#### Source records:
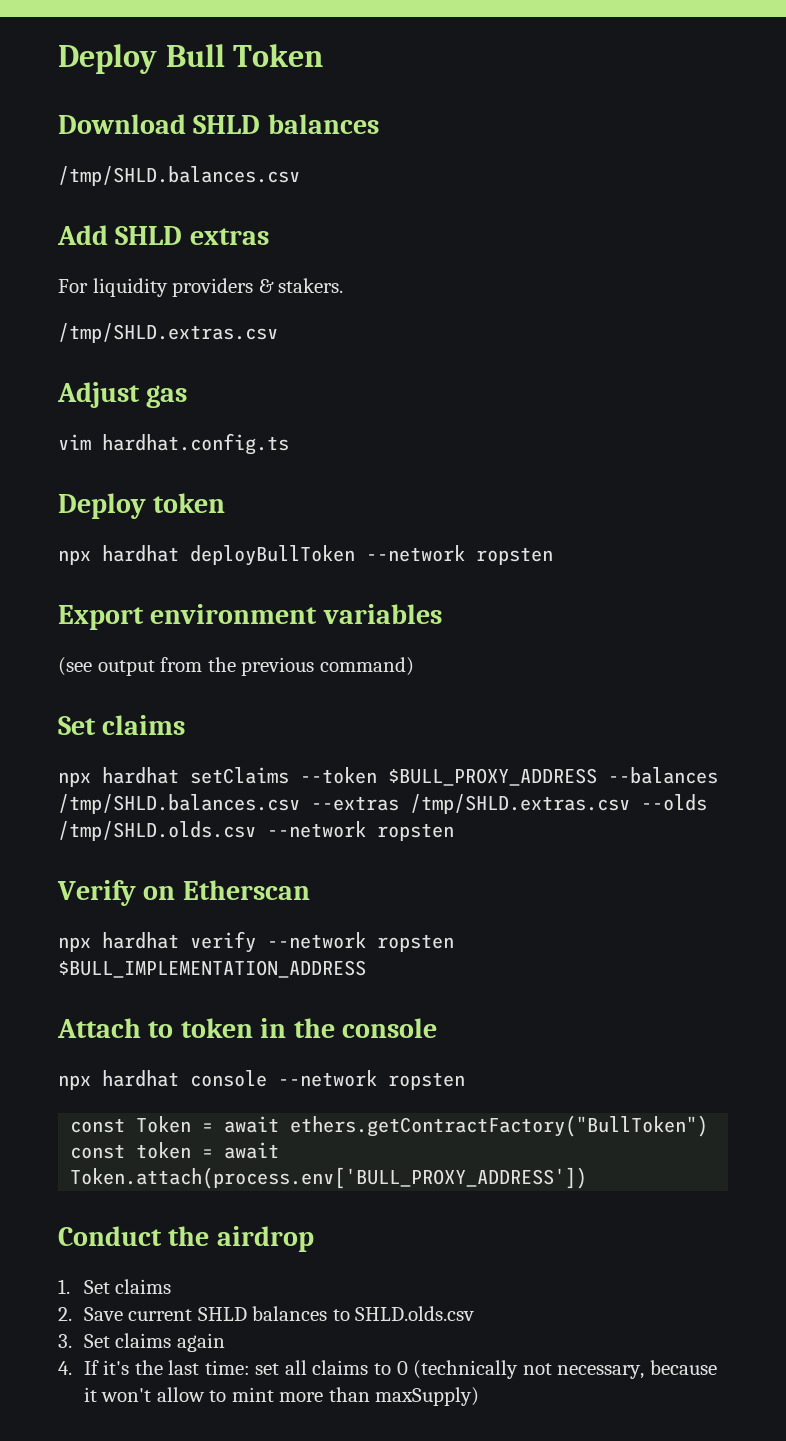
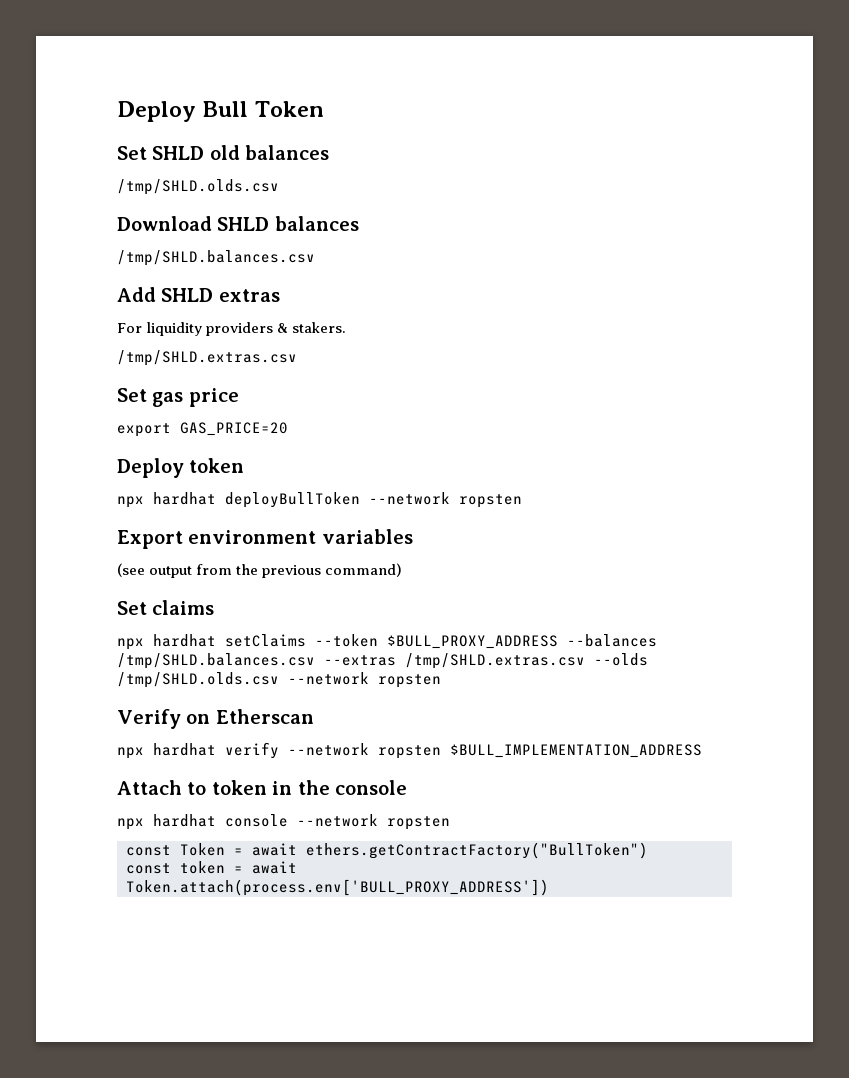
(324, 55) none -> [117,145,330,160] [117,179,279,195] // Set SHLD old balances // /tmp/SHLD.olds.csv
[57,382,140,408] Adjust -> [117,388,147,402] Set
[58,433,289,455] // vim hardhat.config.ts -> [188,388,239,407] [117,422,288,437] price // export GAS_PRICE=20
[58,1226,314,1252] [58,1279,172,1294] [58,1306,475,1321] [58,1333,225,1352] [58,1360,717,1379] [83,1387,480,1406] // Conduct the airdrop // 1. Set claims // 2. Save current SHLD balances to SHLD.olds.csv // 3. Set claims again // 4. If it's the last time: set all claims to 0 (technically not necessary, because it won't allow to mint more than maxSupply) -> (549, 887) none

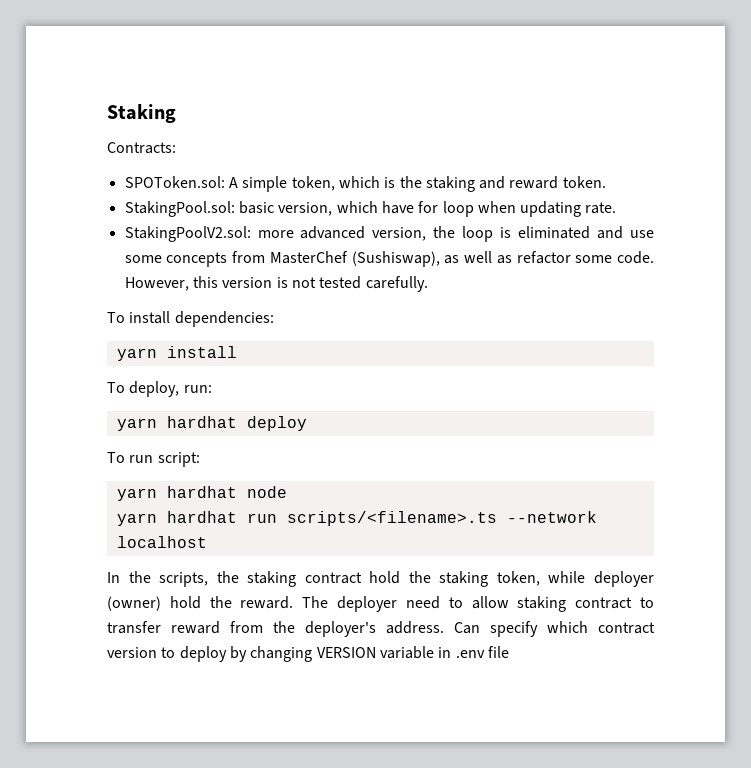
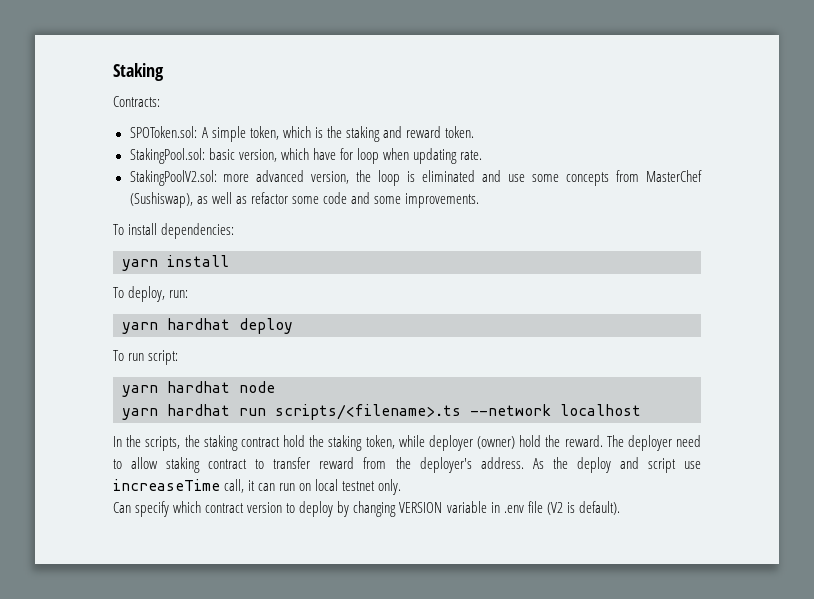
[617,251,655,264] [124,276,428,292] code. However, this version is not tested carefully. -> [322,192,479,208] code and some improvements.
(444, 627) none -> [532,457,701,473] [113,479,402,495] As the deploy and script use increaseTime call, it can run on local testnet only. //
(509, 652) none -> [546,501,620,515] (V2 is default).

#### Problem details:
The line containing "(444, 627) none" marks the end: retype every line from the first one in the listing up to and including it, without pictures.

#### Completed exercise:
(324, 55) none -> [117,145,330,160] [117,179,279,195] // Set SHLD old balances // /tmp/SHLD.olds.csv
[57,382,140,408] Adjust -> [117,388,147,402] Set
[58,433,289,455] // vim hardhat.config.ts -> [188,388,239,407] [117,422,288,437] price // export GAS_PRICE=20
[58,1226,314,1252] [58,1279,172,1294] [58,1306,475,1321] [58,1333,225,1352] [58,1360,717,1379] [83,1387,480,1406] // Conduct the airdrop // 1. Set claims // 2. Save current SHLD balances to SHLD.olds.csv // 3. Set claims again // 4. If it's the last time: set all claims to 0 (technically not necessary, because it won't allow to mint more than maxSupply) -> (549, 887) none

[617,251,655,264] [124,276,428,292] code. However, this version is not tested carefully. -> [322,192,479,208] code and some improvements.
(444, 627) none -> [532,457,701,473] [113,479,402,495] As the deploy and script use increaseTime call, it can run on local testnet only. //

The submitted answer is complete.